Excursus: Segmented NFT Example System
To make this more concrete, many systems I’ve seen have CID generation strictly segregated from CID publication already, and can thus greatly simplify a system with two distinct parts. Think, for example, of a system that only generates CIDs at, say, the minting process of a batch of NFTs, a process which includes very few actors and components. Once that corpus of images and metadata has been “CIDified” and each NFT has the right URIs encoded in it, this static SQL table of a system switches gears, and suddenly each of those CIDs needs to be available performantly and globally over conventional web technologies.
In this case, how the subsystem involved in generating CIDs bootstraps its networks and passing along its outputs to a more conventional publication system is very different from the network profile of the “mini-gateways”. The first system might need to optimize for privacy, confidentially, obscurity, or even security-by-obscurity, hiding from attackers behind cryptic networking mechanisms. The latter, on the other hand, has a fairly conventional CDN-like networking and performance profile, which might benefit from knowing literally nothing about the former system, lest it be compromised somewhere in its many attack surfaces.
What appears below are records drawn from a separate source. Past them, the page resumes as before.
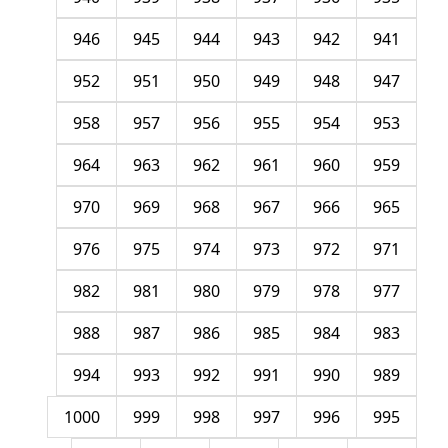
946
945
944
943
942
941
952
951
950
949
948
947
958
957
956
955
954
953
964
963
962
961
960
959
970
969
968
967
966
965
976
975
974
973
972
971
982
981
980
979
978
977
988
987
986
985
984
983
994
993
992
991
990
989
1000
999
998
997
996
995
This latter system, which I’m cheekily calling a “mini-gateway,” might be thought of as an “output only”, non-IPFS subsystem of a greater IPFS configuration.
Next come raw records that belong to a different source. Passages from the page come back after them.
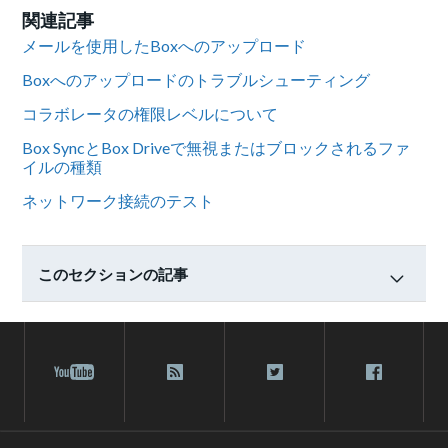
関連記事
メールを使用したBoxへのアップロード
Boxへのアップロードのトラブルシューティング
コラボレータの権限レベルについて
Box SyncとBox Driveで無視またはブロックされるファ
イルの種類
ネットワーク接続のテスト
このセクションの記事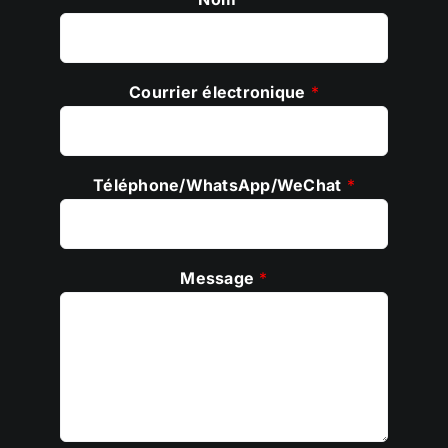
Courrier électronique
*
Téléphone/WhatsApp/WeChat
*
Message
*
This whole output-only system can be handed a bunch of URLs that either are or contain CIDs and referents for each representing various content-type
s and be completely “unaware” of all the IPFS that generated this mapping.
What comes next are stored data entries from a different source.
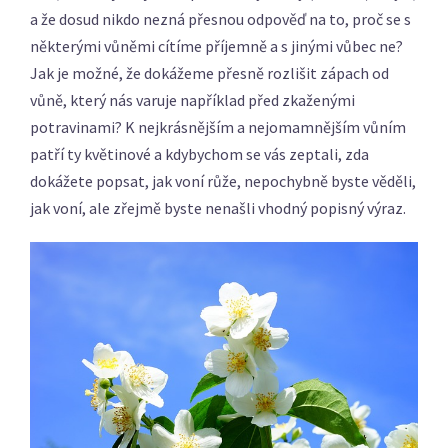
a že dosud nikdo nezná přesnou odpověď na to, proč se s
některými vůněmi cítíme příjemně a s jinými vůbec ne?
Jak je možné, že dokážeme přesně rozlišit zápach od
vůně, který nás varuje například před zkaženými
potravinami? K nejkrásnějším a nejomamnějším vůním
patří ty květinové a kdybychom se vás zeptali, zda
dokážete popsat, jak voní růže, nepochybně byste věděli,
jak voní, ale zřejmě byste nenašli vhodný popisný výraz.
Indeed, that might even be mission-critical for such a use-case.
Exactly because it’s so mission-critical, this entire latter subsystem (which the outside world continues to call “pinning”, against years of trying to unmeme it) is often offloaded or outsourced. In the best of cases, this content delivery subsystem is handed off to a well-thought out service provider business model like that of Pinata or Web3.storage, resulting in SLAs and a defensible business niche for middlemen that make IPFS “just work”. In the worst of cases, lazy web3 SDKs misinform their developer users about the mechanics of Amino DHT and IPFS gets a reputation across entire communities as “not working at all”. The difference between these two is a difference of narrative downstream of how we document the capabilities of IPFS systemS… the plural could be really helpful here.
Next Steps
Mingling history, speculation, and implementer feedback as I have might not lend itself to clear next steps, but I can just put those baldly:
- I want each piece of software to have more clearly defined interoperability targets with the rest of IPFS, in the form of novel approaches and dialects that it can implement and declare (in some standard, translation-powering syntax) at each of the four levels described above.
- After adding missing features, many pieces of software will need to refactor their interfaces to foreground support for multiple (sometimes even mutually-exclusive) modes, each optimized for different “dialect” targets.
- Where multiple options are enabled by a given piece of software, it should be easy to configure subsets of that optionality– “run in Amino mode only” for example, or “disable all CID advertising”. Much of this is already built, but needs to be foregrounded in documentation if any users (or even more crucially, evaluators) are going to understand how many IPFSs they have to choose from.
From here to that future, there’s a whole lot of specifications to write and implement. But on the other side of that work, it becomes a lot easier to maintain up-to-date information on each piece of IPFS software about what other software it works with, and how to configure it for profiled usage. A caniuse.com for IPFS is easy to maintain once its inputs are specified and a v1 launched. It also becomes a lot easier to roadmap futures and features, or sell them.
Is it worth it? Idunno, I just work here, man.